In an earlier post, FTP producer-at-large, Father Vince Kuna, C.S.C., a 2016 USC film-school grad, looked at the Academy Awards nominees. Here, he reviews some of the other movies that he didn't get to write about last year.
Based on the previous films and characters created by Stan Lee. The movie provided an adequate ending for this saga. I’ve done some reading on the Spanish influenza of 1919 and thought this final Avengers film paralleled that calamity: there are some things humans can’t escape (mass death) but only endure and persevere, whether one is a superhero or not.
Based on the book The Impossible by Joyce Smith; nominated for Best Original Song. I thought this film ranked among the best of the faith-based films. While the story can’t resist both literal and figurative “altar call” scenes, there’s something left to the mystery of miracles. The book and the film believe in the miracle of praying to God in restoring a drowned boy to life, while leaving unanswered the specific “why him and why now?” question.

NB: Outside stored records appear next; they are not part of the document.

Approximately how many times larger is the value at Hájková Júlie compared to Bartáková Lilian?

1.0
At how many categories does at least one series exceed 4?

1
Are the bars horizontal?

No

Based on the previous film; nominated for Best Original Song. Remember the name of the Oscar-nominated song from the original film? I’m sure you do and can probably sing a few of the lines from Frozen’s “Let it Go". Remember the name of the Oscar-nominated song from the sequel? … didn’t think so. The song, “Into the Unknown” fittingly describes the forgettable nature of Frozen 2.
How to Train Your Dragon: The Hidden World
Based on the previous two films; nominated for Best Animated Feature. My favorite animated trilogy and animated series (Dragons: Race to the Edge) came to a satisfying ending. Unlike some other tentpole franchises, this third film felt like the conclusion of an epic and not a set-up for something more.
Les Miserables (France)
Based on the short film of the same title; nominated for Best International Film. As the short film, Les Miserables worked better as a proof of concept for the Oscar-nominated feature film; the feature film, too, works better as a pilot for a potential French television series.

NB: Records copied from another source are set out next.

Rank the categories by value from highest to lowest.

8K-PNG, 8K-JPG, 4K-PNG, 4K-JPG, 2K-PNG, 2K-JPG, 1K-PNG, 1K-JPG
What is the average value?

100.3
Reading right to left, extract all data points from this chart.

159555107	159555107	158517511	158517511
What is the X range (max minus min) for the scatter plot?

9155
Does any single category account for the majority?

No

Inspired by the writings of Sarah Orne Jewett; nominated for Best Cinematography. Much gets made of the cinematography from this film, but I thought the attention to dialogue, and Willem Dafoe and Robert Pattinson’s delivery of period New England-speak, was spot on. Writer-director Robert Eggers researched the harsh poetic speak of the time through a short-story writer of the time, Sarah Orne Jewett.
Maleficent: Mistress of Evil
Based on the previous film; nominated for Best Makeup & Hairstyling. Nuanced characters are usually welcome in films. In Disney films such as the Maleficent movies, it seems out of place. I’m puzzled as to whom I should be rooting for. Disney amps up the cuteness factor, however. Tiny animated characters populate the story, one of which reminded me of the Troll dolls; another bore resemblance to Groot from Guardians of the Galaxy.

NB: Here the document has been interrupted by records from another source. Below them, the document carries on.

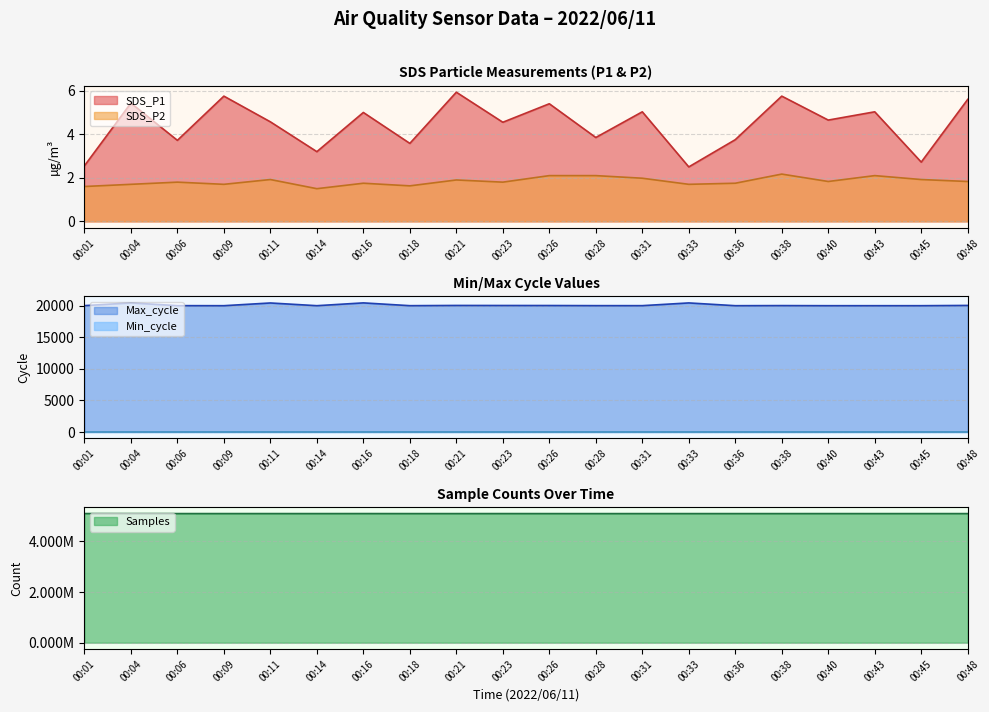

The value of SDS_P1 at 00:45 is 1.0. True or false?

False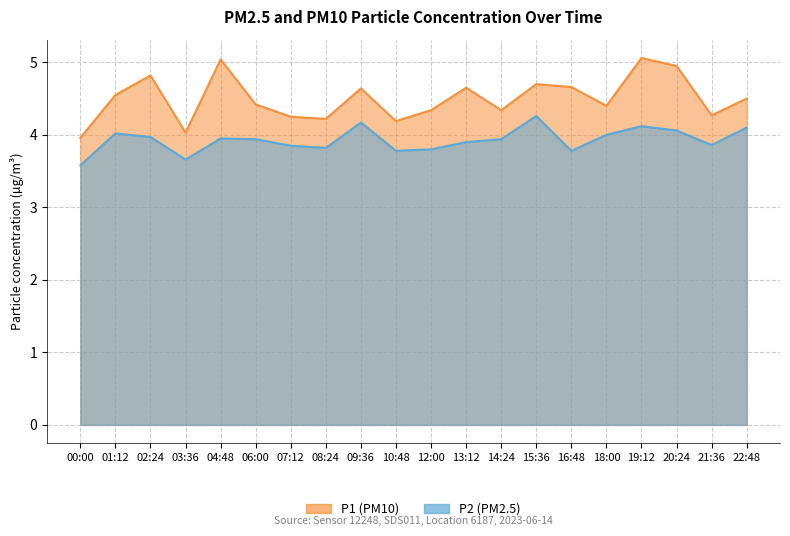

True or false: P1 has more than 1 points higher than both neighbors.

True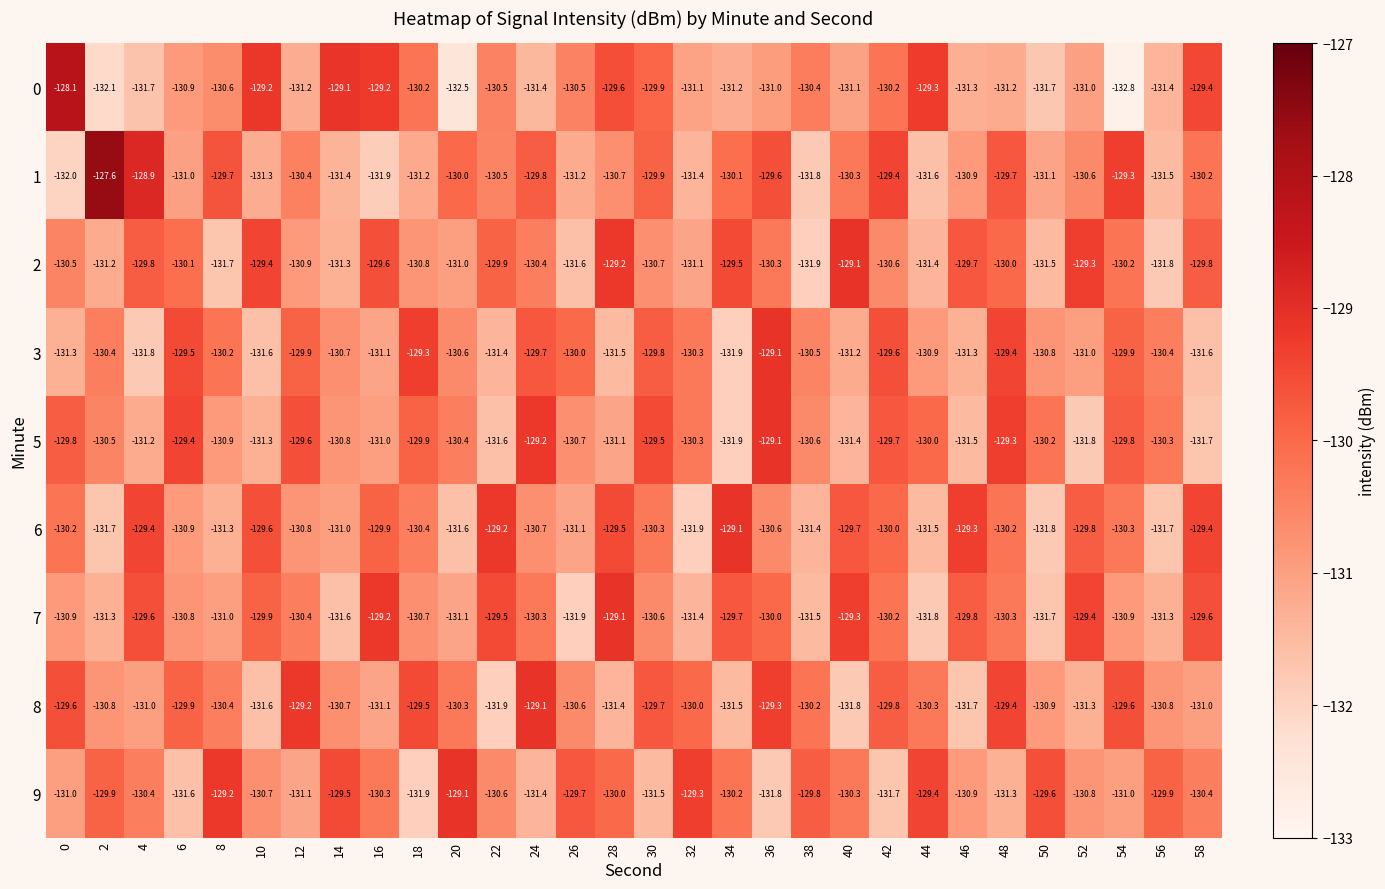

At 54, list the series in order from largest to smallest.

1, 8, 5, 3, 2, 6, 7, 9, 0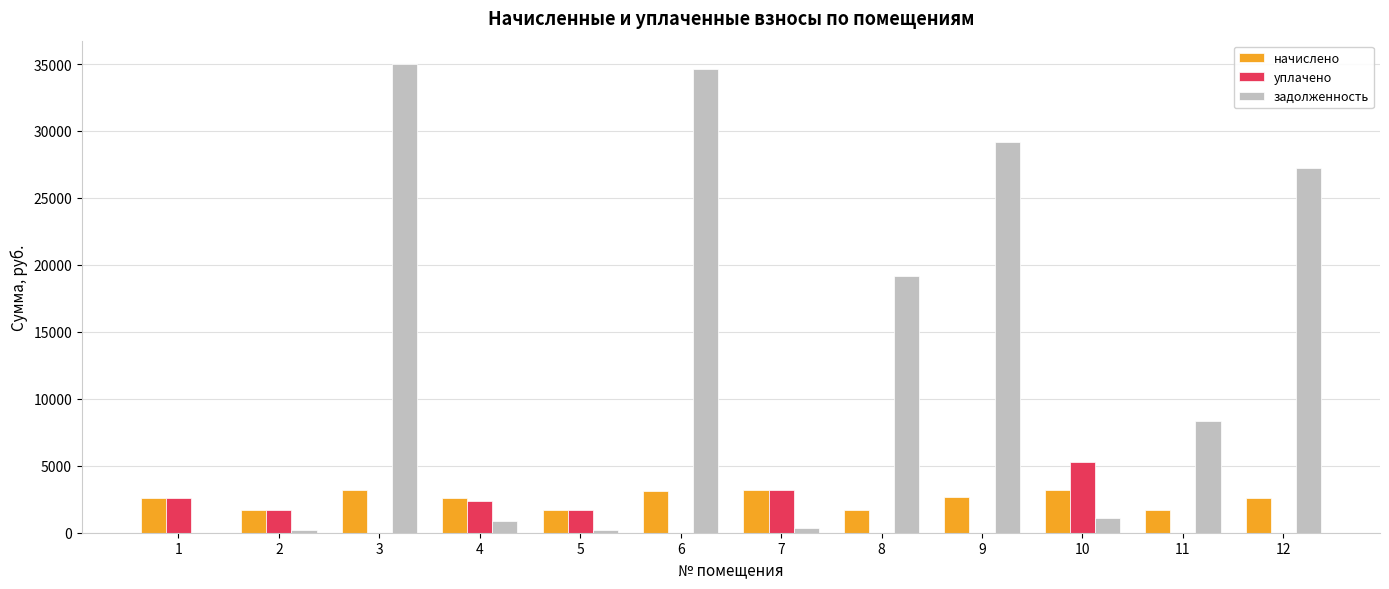

Between 3 and 8, which series saw the biggest shift?

задолженность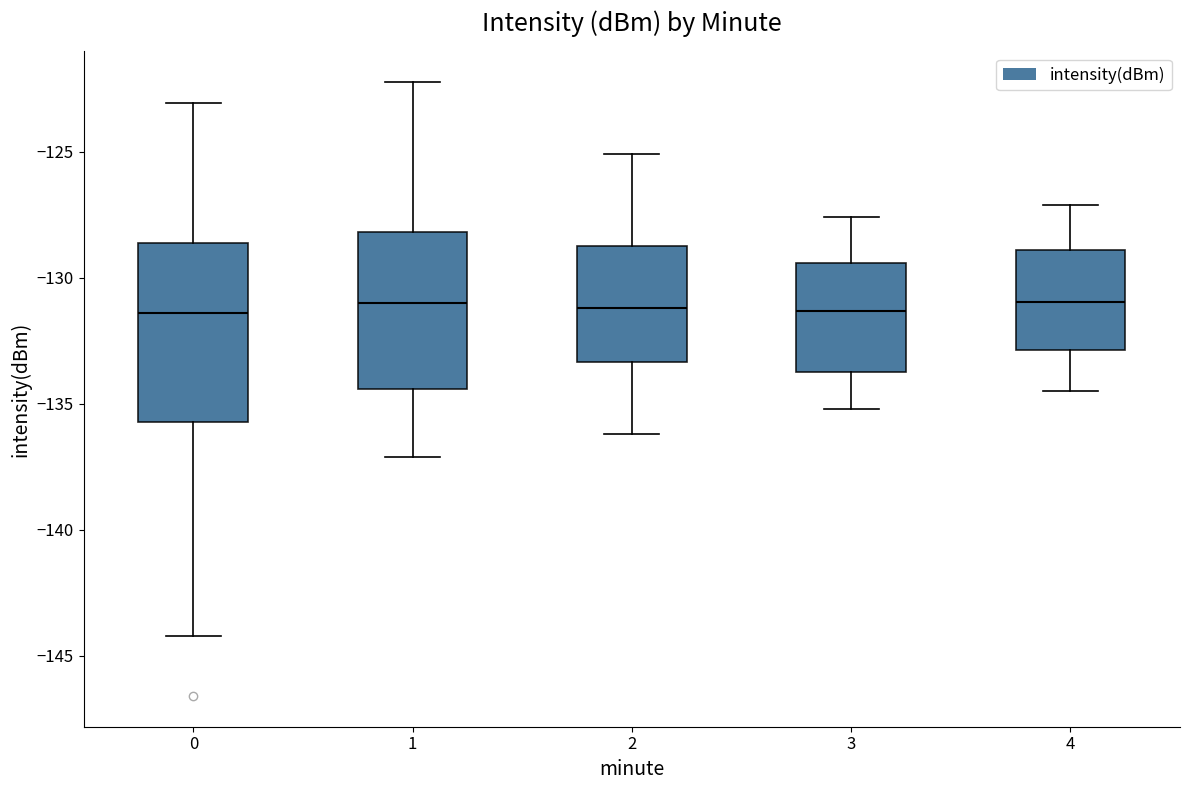

Where does the median line of the box at x = 3 sit on the y-axis? The values are not printed on the chart, so give them approximately, as read against the axis.

-131.5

Star Wars: The Rise of Skywalker
Based on the previous eight films and characters created by George Lucas; nominated for Best Original Score, Best Sound Editing and Best Visual Effects. I thought Disney did a fine job of tweaking the Star Wars story for new audiences, while retaining the core message intact. While not intending to, it shows the challenge every Christian minister faces: dynamic preaching to new generations while respecting the orthodoxy of the Gospel message.
Toy Story 4
Based on the previous three films; nominated for Best Original Song and Best Animated Feature. Pixar’s latest in the Toy Story series also turned out to be its most disappointing. For the first time in the franchise, the storytelling felt lazy, merely repackaging familiar themes and sending the characters out on a road trip. As I’ve mentioned before, I think examining the man-child phenomenon, that is, grown men purchasing toys from their youth secondhand, would make for a more compelling story.